While the seriousness and wrongfulness of these acts are irrefutable, the government’s despairing attempt at protecting workers cannot be taken seriously. By criminalizing violations of WRA, the government pretends to take workers’ livelihood and legal protection seriously, while simultaneously disarming workers of the very rights that protect them against the whims of capital.
The Act also indicates several other authoritarian tendencies of the government. Spitting in public spaces is now a third-class contravention, penalised by Rs 5,000 and up to 10 days in prison. Teachers found in breach of the new distance learning regulations applicable during a pandemic face a fine of Rs 25,000 (as opposed to Rs 1,000).
More generally, the Act provides for increased sanctions for minor offences (defeating the idea of them being “minor”). The justification for augmenting prison terms can hardly be seen as an imperative of the pandemic given that prisons are a source of amplification of infectious diseases. Nevertheless, misdemeanours are now punishable by at least 30 days in prison (as opposed to 10) and a fine of Rs 10,000. Similarly, fines for contraventions are also doubled (from Rs 5,000 to Rs 10,000) and their wrongdoer can face up to 30 days in prison.

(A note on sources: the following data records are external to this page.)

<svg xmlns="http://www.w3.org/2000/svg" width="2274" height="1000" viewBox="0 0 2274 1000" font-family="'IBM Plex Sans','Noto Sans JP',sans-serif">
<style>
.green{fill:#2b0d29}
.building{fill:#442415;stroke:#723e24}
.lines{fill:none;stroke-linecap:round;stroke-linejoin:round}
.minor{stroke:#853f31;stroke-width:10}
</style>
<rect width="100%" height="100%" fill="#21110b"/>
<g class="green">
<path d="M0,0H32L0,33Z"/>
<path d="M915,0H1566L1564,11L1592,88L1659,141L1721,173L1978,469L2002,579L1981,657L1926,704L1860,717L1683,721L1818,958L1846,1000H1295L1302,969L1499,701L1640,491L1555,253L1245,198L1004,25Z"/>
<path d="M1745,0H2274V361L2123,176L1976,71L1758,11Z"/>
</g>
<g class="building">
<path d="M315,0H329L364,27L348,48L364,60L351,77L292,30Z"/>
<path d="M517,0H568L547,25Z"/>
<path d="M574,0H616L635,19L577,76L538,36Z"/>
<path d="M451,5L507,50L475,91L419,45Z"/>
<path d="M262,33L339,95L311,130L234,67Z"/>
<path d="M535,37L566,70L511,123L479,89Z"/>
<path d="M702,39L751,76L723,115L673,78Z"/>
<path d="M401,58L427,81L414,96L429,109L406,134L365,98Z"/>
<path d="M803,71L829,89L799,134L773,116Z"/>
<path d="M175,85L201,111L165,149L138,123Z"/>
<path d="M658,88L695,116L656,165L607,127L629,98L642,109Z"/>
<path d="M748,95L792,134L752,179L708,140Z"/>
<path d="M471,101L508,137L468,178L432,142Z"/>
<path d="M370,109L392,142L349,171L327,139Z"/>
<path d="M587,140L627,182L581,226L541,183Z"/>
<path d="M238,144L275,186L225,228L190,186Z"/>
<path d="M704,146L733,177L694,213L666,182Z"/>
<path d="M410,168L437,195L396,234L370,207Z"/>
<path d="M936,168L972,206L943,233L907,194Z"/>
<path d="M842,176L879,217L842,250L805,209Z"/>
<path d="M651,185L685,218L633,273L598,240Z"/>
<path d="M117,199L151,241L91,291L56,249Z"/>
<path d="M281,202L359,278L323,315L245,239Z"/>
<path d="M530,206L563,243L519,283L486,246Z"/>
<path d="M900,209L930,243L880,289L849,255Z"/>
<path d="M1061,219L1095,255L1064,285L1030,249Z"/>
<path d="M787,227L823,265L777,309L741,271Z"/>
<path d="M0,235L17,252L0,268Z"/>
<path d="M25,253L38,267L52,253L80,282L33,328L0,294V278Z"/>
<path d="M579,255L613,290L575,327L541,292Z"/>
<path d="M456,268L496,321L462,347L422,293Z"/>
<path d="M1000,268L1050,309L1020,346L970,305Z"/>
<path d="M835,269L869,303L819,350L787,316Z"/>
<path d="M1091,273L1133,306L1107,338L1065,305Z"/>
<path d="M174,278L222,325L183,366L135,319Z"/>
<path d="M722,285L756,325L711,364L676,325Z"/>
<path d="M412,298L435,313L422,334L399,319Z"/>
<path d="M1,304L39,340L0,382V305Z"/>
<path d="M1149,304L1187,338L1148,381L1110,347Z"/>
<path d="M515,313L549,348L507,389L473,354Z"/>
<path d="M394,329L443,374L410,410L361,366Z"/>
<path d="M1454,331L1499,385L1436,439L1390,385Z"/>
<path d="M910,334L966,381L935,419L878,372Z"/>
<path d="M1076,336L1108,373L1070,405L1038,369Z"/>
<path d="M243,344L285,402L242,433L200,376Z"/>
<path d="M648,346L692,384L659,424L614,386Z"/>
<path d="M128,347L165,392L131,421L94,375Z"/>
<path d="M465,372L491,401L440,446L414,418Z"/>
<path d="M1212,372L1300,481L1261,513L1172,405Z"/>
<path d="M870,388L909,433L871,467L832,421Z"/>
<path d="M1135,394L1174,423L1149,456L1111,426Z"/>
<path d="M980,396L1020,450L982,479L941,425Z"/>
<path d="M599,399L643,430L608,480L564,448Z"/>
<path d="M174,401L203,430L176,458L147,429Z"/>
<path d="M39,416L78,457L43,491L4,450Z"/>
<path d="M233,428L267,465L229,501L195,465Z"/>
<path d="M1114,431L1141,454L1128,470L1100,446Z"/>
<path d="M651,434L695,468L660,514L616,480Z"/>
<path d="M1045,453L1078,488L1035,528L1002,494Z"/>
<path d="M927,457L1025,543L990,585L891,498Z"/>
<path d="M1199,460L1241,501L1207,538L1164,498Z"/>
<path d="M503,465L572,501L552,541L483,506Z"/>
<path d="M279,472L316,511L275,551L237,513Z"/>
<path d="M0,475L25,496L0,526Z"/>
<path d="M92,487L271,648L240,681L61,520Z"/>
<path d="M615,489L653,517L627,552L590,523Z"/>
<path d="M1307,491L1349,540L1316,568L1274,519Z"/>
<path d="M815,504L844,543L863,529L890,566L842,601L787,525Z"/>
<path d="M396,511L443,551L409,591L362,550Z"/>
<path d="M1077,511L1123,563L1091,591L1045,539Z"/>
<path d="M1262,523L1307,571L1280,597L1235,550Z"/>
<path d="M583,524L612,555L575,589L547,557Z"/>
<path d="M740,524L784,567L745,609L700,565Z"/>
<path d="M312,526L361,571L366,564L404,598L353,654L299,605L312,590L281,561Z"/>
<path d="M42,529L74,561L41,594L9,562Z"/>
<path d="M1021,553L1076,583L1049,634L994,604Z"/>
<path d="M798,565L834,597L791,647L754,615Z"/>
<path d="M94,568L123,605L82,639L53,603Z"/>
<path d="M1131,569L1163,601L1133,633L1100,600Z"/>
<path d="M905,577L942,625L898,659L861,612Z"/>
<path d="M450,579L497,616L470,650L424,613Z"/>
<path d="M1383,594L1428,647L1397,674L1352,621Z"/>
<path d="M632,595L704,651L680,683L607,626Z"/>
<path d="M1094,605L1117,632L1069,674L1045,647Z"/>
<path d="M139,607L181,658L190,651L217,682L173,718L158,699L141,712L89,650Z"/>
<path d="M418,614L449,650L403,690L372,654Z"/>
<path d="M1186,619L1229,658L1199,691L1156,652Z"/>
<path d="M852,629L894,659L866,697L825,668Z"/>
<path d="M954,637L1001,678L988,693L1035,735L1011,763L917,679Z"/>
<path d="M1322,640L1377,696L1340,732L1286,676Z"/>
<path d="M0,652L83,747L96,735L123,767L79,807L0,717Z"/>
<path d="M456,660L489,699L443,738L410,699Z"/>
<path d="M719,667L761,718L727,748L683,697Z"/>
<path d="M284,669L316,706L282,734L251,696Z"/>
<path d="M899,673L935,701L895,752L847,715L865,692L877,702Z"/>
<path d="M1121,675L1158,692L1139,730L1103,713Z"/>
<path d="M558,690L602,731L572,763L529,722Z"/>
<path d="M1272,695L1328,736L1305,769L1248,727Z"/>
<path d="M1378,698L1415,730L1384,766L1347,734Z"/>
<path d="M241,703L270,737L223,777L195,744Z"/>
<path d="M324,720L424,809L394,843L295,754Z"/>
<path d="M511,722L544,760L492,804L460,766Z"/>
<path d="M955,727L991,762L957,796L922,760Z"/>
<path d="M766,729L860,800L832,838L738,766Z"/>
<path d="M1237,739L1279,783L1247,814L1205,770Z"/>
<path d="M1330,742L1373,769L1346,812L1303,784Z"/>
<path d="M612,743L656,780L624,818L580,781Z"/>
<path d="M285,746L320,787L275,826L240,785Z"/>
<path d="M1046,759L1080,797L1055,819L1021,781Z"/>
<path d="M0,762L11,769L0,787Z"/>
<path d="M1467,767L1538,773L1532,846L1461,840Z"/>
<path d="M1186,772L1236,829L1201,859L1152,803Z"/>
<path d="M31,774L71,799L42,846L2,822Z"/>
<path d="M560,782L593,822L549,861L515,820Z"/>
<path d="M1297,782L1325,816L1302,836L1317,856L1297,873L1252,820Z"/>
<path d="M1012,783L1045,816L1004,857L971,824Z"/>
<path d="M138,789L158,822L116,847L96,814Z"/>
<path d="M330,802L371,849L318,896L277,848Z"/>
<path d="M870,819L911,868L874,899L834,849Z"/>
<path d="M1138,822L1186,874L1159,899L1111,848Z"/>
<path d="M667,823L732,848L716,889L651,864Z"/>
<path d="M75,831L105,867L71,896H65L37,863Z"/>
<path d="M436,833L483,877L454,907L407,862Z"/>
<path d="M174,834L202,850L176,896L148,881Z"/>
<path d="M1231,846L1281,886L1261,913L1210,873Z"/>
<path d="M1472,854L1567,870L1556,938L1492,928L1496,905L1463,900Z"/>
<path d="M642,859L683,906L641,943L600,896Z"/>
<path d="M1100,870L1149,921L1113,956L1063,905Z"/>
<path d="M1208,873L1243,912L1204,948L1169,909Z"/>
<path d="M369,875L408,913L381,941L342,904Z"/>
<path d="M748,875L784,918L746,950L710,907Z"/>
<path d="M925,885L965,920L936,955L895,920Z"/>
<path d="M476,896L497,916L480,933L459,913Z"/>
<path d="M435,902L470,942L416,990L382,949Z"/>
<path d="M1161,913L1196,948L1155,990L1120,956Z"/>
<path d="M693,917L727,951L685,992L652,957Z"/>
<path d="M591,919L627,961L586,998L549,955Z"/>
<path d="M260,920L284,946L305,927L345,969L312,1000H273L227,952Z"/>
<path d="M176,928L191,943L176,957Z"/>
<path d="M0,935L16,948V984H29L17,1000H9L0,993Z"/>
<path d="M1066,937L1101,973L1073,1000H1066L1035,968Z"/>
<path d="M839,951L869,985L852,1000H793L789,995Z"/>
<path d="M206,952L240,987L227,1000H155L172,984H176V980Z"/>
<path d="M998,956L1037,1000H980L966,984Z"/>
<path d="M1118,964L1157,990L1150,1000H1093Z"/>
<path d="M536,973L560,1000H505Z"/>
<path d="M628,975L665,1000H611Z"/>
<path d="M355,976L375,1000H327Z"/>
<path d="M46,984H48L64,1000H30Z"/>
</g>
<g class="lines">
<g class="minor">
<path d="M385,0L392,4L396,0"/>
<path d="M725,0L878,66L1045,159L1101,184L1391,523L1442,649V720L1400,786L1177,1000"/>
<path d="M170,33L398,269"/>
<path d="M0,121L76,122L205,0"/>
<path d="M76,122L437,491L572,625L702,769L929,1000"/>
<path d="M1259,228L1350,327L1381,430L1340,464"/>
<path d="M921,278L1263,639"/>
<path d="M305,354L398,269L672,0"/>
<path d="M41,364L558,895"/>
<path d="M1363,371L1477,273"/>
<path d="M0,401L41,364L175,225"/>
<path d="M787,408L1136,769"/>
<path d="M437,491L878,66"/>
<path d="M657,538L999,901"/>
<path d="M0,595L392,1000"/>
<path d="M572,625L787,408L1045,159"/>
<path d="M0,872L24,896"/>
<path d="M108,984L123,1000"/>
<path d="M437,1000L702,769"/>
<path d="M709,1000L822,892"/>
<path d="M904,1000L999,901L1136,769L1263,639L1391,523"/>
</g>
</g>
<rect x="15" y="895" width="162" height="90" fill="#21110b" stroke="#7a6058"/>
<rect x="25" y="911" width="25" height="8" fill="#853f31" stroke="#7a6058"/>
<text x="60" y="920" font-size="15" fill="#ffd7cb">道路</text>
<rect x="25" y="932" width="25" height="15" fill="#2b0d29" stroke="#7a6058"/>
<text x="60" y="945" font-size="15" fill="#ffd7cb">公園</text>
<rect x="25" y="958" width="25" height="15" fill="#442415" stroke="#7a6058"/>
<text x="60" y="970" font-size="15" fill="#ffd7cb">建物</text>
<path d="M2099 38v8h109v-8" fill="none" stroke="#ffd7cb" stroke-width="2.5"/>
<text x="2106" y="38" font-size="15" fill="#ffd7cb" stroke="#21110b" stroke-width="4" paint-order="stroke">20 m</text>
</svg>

The intensification of criminal sanctions is especially worrying given that all these provisions are retroactively applied, as from 23 March 2020. The non-retroactivity of criminal law is a rudimentary democratic notion.
This daunting inclination is cemented by certain provisions of the Quarantine Act of 2020 (replacing the Quarantine Act of 1954), which widens police powers without any appropriate safeguards. In the event of a pandemic, the police may enter private premises without a warrant. In the absence of any precision, premises can mean your home or your business. A police officer may also make arrests without a warrant, on the simple basis of their reasonable suspicion. All breaches of the Quarantine Act will be now sanctioned by a fine of half a million rupees (as opposed to Rs 1,000) and up to 5 years’ imprisonment (instead of 6 months).

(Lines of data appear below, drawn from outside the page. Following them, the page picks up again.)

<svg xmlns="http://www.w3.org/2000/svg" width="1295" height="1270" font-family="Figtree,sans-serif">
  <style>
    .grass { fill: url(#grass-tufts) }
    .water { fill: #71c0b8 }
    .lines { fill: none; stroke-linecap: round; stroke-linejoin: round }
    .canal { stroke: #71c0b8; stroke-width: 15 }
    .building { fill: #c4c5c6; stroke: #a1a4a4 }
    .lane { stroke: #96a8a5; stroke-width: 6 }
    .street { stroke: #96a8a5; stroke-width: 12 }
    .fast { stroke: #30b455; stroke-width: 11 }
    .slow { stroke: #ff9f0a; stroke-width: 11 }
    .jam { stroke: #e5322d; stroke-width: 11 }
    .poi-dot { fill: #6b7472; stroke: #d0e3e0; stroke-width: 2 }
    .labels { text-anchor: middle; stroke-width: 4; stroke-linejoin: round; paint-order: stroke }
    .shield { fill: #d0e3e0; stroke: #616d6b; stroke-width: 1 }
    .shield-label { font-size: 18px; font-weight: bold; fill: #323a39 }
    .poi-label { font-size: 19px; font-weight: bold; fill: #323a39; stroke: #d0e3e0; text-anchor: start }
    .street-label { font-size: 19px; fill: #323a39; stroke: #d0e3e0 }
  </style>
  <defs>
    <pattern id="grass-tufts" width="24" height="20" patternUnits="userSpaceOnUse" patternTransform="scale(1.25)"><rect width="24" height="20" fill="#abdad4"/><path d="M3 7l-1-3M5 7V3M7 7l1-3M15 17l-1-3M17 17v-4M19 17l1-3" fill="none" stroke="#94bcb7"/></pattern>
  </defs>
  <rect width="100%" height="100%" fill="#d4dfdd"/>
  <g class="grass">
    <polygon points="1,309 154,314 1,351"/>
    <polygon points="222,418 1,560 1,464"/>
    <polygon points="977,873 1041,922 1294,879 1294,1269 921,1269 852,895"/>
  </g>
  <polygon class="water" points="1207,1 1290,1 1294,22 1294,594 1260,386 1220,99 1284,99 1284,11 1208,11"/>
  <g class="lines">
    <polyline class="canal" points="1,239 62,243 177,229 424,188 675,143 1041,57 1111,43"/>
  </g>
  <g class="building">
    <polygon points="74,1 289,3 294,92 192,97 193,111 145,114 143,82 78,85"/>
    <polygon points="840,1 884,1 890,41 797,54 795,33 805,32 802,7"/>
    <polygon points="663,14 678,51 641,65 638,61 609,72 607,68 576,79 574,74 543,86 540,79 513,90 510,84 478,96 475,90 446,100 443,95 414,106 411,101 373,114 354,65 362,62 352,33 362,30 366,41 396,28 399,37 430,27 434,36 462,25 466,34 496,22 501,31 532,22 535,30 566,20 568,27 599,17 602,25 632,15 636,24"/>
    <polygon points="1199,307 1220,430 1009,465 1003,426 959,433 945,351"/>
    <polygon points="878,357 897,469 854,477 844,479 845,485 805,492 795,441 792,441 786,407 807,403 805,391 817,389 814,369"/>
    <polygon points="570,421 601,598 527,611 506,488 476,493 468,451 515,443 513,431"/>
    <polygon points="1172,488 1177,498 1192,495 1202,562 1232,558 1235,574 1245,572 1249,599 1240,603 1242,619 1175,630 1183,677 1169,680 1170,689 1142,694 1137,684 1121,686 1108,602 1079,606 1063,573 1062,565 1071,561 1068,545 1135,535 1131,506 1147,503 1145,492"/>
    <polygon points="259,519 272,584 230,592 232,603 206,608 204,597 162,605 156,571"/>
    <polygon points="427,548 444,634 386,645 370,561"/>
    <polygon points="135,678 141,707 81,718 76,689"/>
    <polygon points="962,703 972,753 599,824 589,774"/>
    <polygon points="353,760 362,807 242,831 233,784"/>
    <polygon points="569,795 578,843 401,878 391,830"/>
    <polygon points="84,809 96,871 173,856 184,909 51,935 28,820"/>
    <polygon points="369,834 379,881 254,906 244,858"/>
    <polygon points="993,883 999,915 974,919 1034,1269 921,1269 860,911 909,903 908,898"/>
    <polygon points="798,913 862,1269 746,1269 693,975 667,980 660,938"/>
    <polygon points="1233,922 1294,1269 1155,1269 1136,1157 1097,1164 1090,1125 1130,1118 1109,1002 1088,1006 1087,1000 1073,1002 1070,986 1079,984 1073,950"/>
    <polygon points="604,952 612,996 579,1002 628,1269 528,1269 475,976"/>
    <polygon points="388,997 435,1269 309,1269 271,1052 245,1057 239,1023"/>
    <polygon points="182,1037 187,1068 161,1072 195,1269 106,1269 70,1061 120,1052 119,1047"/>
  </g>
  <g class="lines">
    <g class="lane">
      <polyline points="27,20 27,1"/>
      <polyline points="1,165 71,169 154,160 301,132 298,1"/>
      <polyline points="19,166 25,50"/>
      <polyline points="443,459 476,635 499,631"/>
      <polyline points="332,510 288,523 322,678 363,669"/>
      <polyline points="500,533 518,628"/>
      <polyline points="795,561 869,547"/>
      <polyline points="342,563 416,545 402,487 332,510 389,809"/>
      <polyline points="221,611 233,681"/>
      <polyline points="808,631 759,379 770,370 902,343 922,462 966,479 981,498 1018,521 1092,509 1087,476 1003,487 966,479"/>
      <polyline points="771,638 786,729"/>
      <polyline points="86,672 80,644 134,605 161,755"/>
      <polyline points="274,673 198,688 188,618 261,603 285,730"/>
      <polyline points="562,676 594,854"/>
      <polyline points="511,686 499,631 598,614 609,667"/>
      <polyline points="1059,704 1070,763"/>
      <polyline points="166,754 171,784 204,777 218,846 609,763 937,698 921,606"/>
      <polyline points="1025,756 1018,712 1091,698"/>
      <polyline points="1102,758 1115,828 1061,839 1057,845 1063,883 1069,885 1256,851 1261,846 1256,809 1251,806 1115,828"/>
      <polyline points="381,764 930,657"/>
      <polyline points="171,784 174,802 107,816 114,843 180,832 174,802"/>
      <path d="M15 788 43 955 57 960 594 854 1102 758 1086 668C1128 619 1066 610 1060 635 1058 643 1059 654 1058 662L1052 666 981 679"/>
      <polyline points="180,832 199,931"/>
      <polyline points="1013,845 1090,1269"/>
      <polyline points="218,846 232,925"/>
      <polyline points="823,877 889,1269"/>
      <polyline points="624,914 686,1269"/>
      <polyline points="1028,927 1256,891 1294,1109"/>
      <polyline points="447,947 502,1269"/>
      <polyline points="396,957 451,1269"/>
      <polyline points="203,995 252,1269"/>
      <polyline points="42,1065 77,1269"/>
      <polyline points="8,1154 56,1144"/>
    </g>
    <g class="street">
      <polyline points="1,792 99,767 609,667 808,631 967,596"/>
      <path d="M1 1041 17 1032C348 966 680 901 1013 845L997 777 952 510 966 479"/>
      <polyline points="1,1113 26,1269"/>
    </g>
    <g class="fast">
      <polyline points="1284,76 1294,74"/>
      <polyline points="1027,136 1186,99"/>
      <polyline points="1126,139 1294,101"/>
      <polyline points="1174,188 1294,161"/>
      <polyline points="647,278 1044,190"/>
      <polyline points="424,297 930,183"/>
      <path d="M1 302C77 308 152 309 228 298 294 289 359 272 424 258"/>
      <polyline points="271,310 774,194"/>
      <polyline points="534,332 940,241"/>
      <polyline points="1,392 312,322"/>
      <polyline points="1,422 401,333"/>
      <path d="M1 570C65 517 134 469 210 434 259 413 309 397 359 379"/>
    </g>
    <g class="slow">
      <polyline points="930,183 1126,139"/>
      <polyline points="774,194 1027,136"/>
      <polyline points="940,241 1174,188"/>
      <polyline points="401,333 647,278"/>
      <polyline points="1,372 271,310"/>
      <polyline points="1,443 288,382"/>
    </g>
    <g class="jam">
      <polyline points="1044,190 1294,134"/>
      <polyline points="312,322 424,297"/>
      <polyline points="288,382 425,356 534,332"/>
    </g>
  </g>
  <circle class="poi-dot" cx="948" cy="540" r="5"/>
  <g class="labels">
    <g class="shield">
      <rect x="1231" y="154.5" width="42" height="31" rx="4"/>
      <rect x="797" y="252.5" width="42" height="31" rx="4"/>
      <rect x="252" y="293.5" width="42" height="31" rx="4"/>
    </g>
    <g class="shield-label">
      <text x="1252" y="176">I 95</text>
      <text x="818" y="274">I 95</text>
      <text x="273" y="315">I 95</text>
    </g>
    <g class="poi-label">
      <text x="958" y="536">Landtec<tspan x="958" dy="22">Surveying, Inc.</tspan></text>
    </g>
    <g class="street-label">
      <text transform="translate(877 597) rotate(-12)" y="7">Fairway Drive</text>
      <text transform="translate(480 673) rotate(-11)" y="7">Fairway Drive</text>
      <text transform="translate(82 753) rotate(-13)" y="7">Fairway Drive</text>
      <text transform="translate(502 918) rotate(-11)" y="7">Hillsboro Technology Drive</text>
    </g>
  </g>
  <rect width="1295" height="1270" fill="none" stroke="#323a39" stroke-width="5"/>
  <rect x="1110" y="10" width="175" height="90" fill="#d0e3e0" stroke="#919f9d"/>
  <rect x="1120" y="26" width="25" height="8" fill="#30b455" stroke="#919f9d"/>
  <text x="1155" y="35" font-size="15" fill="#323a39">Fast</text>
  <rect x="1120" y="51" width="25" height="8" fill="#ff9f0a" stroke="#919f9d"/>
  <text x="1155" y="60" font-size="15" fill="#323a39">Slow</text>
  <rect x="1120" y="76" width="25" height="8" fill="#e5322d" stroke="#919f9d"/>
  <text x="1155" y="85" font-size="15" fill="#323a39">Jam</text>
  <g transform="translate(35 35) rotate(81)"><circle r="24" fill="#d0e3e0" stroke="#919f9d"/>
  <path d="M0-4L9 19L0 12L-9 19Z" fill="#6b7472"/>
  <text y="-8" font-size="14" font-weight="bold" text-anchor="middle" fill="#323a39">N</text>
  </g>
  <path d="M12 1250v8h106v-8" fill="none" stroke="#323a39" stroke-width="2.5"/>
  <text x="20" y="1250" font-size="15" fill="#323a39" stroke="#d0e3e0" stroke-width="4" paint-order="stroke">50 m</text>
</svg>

Our elected representatives did not hesitate to vote in favour of a law that flagrantly violates the principle of legality of criminal law and that grants unchecked powers to police officers. The amended provisions of the WRA deprive the majority of the working class of their right to collectively organise and fight for fair conditions of employment. The unilateral retraction of paid annual leaves constitutes a violation of workers’ right to dignity. The enhanced criminal sanctions now applicable to employers who violate serious provisions of the WRA seem to be little more than an attempt to cloak the government’s assault on workers’ rights. The amendments betray any idea of social solidarity, and the Act is deeply authoritarian in character. That it took Parliament 6 days (at most) to consider, amongst numerous other laws, the dismantlement of workers’ rights demonstrates its utter disregard for workers’ well-being and livelihood.